§ Activity
Quote word for word the stretch of the listing below from its first line through the line containing "رشیدی رجب، یاراحمدی", including both of those lines. Leave the pictures out.

::: Material for this task :::

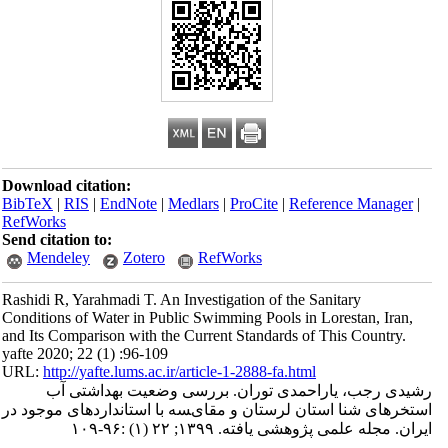
Download citation:
BibTeX
|
RIS
|
EndNote
|
Medlars
|
ProCite
|
Reference Manager
|
RefWorks
Send citation to:
Mendeley
Zotero
RefWorks
Rashidi R, Yarahmadi T. An Investigation of the Sanitary
Conditions of Water in Public Swimming Pools in Lorestan, Iran,
and Its Comparison with the Current Standards of This Country.
yafte 2020; 22 (1) :96-109
URL:
http://yafte.lums.ac.ir/article-1-2888-fa.html
رشیدی رجب، یاراحمدی توران. بررسی وﺿﻌﯿﺖ ﺑﻬﺪاشتی آب
اﺳﺘﺨﺮﻫﺎی ﺷﻨﺎ استان لرستان و ﻣﻘﺎیﺴﻪ ﺑﺎ اﺳﺘﺎﻧﺪاردﻫﺎی موجود در
ایران. مجله علمی پژوهشی یافته. ۱۳۹۹; ۲۲ (۱) :۹۶-۱۰۹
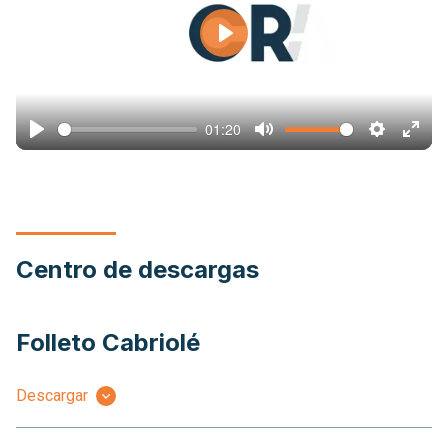
Play
01:20
Play
Mute
Settings
Ente
full
Centro de descargas
Folleto Cabriolé
Descargar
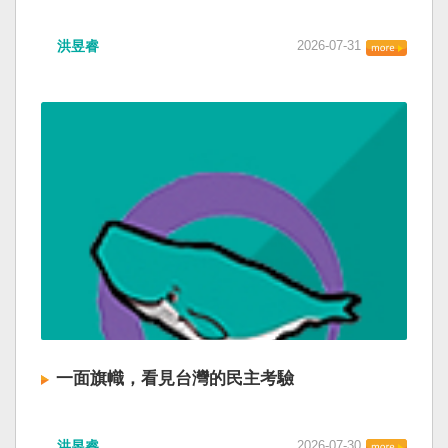
洪昱睿
2026-07-31
一面旗幟，看見台灣的民主考驗
洪昱睿
2026-07-30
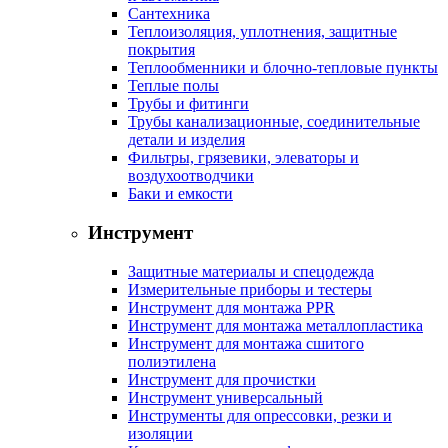
Сантехника
Теплоизоляция, уплотнения, защитные
покрытия
Теплообменники и блочно-тепловые пункты
Теплые полы
Трубы и фитинги
Трубы канализационные, соединительные
детали и изделия
Фильтры, грязевики, элеваторы и
воздухоотводчики
Баки и емкости
Инструмент
Защитные материалы и спецодежда
Измерительные приборы и тестеры
Инструмент для монтажа PPR
Инструмент для монтажа металлопластика
Инструмент для монтажа сшитого
полиэтилена
Инструмент для прочистки
Инструмент универсальный
Инструменты для опрессовки, резки и
изоляции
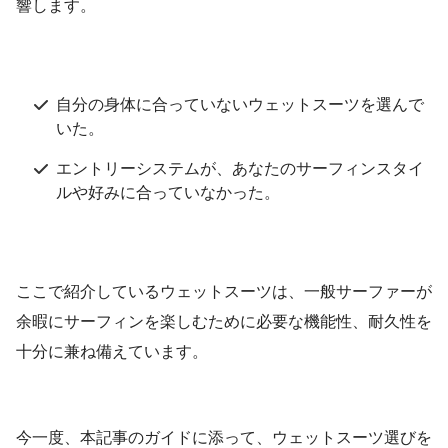
響します。
自分の身体に合っていないウェットスーツを選んで
いた。
エントリーシステムが、あなたのサーフィンスタイ
ルや好みに合っていなかった。
ここで紹介しているウェットスーツは、一般サーファーが
余暇にサーフィンを楽しむために必要な機能性、耐久性を
十分に兼ね備えています。
今一度、本記事のガイドに添って、ウェットスーツ選びを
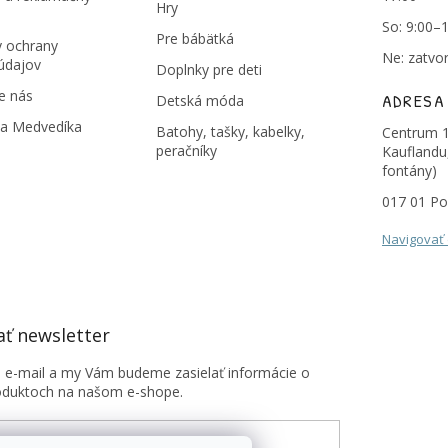
Hry
So: 9:00–
Pre bábätká
 ochrany
Ne: zatvo
údajov
Doplnky pre deti
e nás
ADRESA
Detská móda
na Medvedíka
Batohy, tašky, kabelky,
Centrum 1
peračníky
Kauflandu
fontány)
017 01 Po
Navigovať
ť newsletter
j e-mail a my Vám budeme zasielať informácie o
oduktoch na našom e-shope.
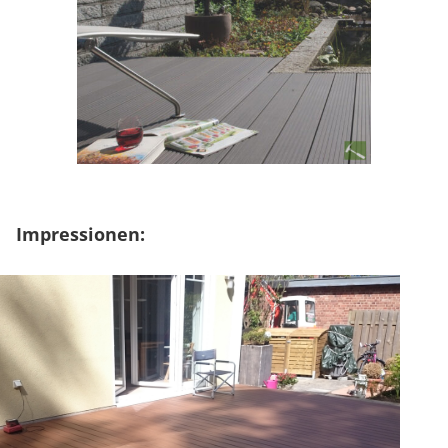
Impressionen:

:::

§ Expected answer
Download citation:
BibTeX
|
RIS
|
EndNote
|
Medlars
|
ProCite
|
Reference Manager
|
RefWorks
Send citation to:
Mendeley
Zotero
RefWorks
Rashidi R, Yarahmadi T. An Investigation of the Sanitary
Conditions of Water in Public Swimming Pools in Lorestan, Iran,
and Its Comparison with the Current Standards of This Country.
yafte 2020; 22 (1) :96-109
URL:
http://yafte.lums.ac.ir/article-1-2888-fa.html
رشیدی رجب، یاراحمدی توران. بررسی وﺿﻌﯿﺖ ﺑﻬﺪاشتی آب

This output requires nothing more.